Two contrived examples:
GET /current-time
GET /current-weather/90210
As should be obvious, these resources will change over time, some resources change more rapidly than others. But the GET operation itself is not germane in affecting the actual resource.
Contrast to:
GET /next-counter
This is, obviously I hope, not an idempotent request. The request itself is changing the resource.
Also, there's nothing that says an idempotent operation has NO side effects. Clearly, many system log accesses and requests, including GETs. Therefore, when you do GET /resource, the logs will change as a result of that GET. That kind of side affect doesn't make the GET not idempotent. The fundamental premise is the affect on the resource itself.
But what about, say:
GET /logs
If the logs register every request, and the GET is returning the logs in their current state, does that mean that the GET in this case is not idempotent? Yup! Does it really matter? Nope. Not for this one edge case. Just the nature of the game.
What about:
GET /random-number
If you're using a pseudo-random number generator, most of those feed upon themselves. Starting with a seed and feeding their results back in to themselves to get the next number. So, using a GET here may not be idempotent. But is it? How do you know how the random number is generated. It could be a white noise source. And why do you care? If the resource is simply a random number, you really don't know if the operation is changing it or not.
But just because there may be exceptions to the guidelines, doesn't necessarily invalidate the concepts behind those guidelines.

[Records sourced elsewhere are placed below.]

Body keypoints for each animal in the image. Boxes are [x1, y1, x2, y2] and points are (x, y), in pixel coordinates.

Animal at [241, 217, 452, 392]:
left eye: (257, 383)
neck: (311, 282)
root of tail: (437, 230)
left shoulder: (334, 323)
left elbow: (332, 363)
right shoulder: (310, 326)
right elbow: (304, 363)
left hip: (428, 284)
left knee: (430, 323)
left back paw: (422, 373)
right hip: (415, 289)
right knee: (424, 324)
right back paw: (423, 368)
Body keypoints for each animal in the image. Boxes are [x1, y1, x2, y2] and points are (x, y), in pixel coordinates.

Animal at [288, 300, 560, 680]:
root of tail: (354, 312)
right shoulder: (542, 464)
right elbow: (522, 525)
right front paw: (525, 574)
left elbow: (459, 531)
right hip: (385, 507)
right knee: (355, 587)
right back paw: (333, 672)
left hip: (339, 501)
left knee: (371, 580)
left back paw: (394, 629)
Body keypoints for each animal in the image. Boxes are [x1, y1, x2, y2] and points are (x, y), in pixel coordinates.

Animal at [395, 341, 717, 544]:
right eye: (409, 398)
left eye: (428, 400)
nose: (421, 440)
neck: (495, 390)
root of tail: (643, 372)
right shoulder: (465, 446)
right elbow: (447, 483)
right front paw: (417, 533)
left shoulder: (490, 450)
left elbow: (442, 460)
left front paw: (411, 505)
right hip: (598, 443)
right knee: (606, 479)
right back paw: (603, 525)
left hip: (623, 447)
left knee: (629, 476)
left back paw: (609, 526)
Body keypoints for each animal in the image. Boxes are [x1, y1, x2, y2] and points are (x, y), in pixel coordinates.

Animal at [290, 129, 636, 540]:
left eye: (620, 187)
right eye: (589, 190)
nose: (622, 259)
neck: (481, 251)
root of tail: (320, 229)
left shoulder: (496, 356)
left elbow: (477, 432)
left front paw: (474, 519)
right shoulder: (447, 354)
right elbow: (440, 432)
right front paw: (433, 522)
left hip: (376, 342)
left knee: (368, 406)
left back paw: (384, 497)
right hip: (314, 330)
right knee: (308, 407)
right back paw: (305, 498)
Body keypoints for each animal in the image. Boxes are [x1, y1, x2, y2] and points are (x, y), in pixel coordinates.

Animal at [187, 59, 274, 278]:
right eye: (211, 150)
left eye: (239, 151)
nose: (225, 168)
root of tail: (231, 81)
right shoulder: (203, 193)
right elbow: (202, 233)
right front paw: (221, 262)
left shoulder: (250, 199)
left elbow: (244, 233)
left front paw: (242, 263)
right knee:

Resources change, thats a simple fact of life. The representation of a resource does not have to be universal, or consistent across requests, or consistent across users. Literally, the representation of a resource is what GET delivers, and it is up to the application, using who knows what criteria to determine that representation for each request. Idempotent requests are very nice because they work well with the rest of the REST model -- things like caching and content negotiation.
Most resources don't change quickly, and relying on specific transactions, using non-idempotent verbs, offers a more predictable and consistent interface for clients. When a method is supposed to be idempotent, clients will be quite surprised when it turns out to not be the case. But in the end, its up to the application and its documented interface.
GET is safe and idempotent when properly implemented. That means:
It will cause no client-visible side-effects on the server side
When directed at the same URI, it causes the same server-side function to be executed each time, regardless of how many times it is issued, or when
What is not said above is that GET to the same URI always returns the same data.
GET causes the same server-side function to be executed each time, and that function is typically, "return a representation of the requested resource". If that resource has changed since the last GET, the client will get the latest data. The function which the server executes is the source of the idempotency, not the data which it uses as input (the state of the resource being requested).
If a timestamp is used in the URI to make sure that the server data being requested is the same each time, that just means that something which is already idempotent (the function implementing GET) will act upon the same data, thereby guaranteeing the same result each time.
It would be idempotent for the same dataset. You could achieve this with a timestamp filter.